Tonight I leave on my journey abroad. I am piecing together my remaining items to be packed; making sure that my passport is at the ready and headphones are nearby. I have checked in to my flight, landing in London tomorrow morning at 9:00 a.m. Having confirmed lunch with friends tomorrow, I downloaded the iPhone application of the London tube system, making my quick jaunt into the city center less anxiety provoking, since I’ll know exactly which trains to take. After lunch tomorrow, I’ll return to Heathrow for my flight to Istanbul.
I’ll arrive at midnight, taxiing to Cihangir, where I’ll meet the woman who is renting me an apartment for the next two weeks. I’ve heard that this neighborhood is residential, not touristy, and is surrounded by cafes, restaurants, shops, and galleries. With a list of attractions/distractions like that, I could probably exist without leaving my neighborhood.

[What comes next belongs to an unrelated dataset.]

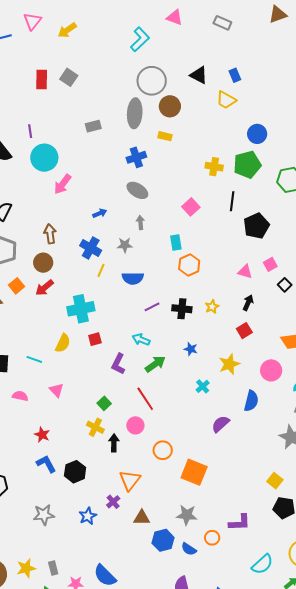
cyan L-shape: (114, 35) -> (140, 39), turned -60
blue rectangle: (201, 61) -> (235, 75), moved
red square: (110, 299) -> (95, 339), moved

Alas, I’ll venture out. To prepare for this trip, I got a Chip and Pin card from Travelex. A chip and pin, for those of you who don’t know, is a credit card with a chip in it that one uses in combination with a pin code. We don’t have these stateside yet, but they are becoming the norm in Europe. They have increased security measures and are much safer than plain credit cards. Also, the machines in which they are used are different than ours, there’s no swiping. I learned the hard way, on previous trips, is that once chip and pin is installed in an establishment, oftentimes swiping is no longer an option. More than once I had to run to get cash from a machine to pay my bill or make a purchase. Travelex, the same company that gives you travelers checks and exchanges your cash, offers a refillable card that one can purchase in dollars but will be exchanged for pounds or euros. I chose euros, knowing full well that most of the countries that I am visiting are on their own currency still. But just in case, at least I’m covered for a bit of cash in chip and pin form in case I get caught in a pickle. And no, I don’t work for Travelex, but they sure do make travel easier.
When readying for a trip like this, I do all the practical things. I count pairs of socks and underwear, I fill small bottles with facewash and lotion. I bring scarves and bikinis both, since you never know what you’ll encounter. I look at maps, kind of, and plan out the first steps of the process, knowing that jet lag will get the better of me. I do all of these practical things because I know that my first day of traveling always includes some sort of breakdown. I’m not alone in this; I’ve read Matt Gross and other frequent travelers mention a case of Day One Malaise. It’s a common affliction of exhaustion, disorientation and aloneness. Not loneliness, but aloneness. It doesn’t last long but never fails to make an appearance.
This trip, I began my anxiety a bit early, spending one night last weekend completely awake. Wide eyed, I asked my ceiling what on earth I was thinking, who would I talk to while away?!? Silly, I know, but there are moments when traveling and preparing to do so where your logical, thinking mind is not in charge of your thoughts. Day One Malaise for me normally includes one very expensive phone call and at least one very much appreciated glass of wine. Then, I’m ready for the world. To avoid any crazytown breakdowns, I have coordinated with my entire family and most friends to keep in touch over Face Time, iChat and Skype. With all the chatting we will do, I’ll hardly realize the distance between us.
So, with all my ducks in a row, I zip up my bag, double check for my adapters, cords, toothbrush and passport, and get in the car. My sister will drop me off, promising to treat my cat with unending love and affection while I’m gone, and I’ll say, “I’ll see you at Christmas.”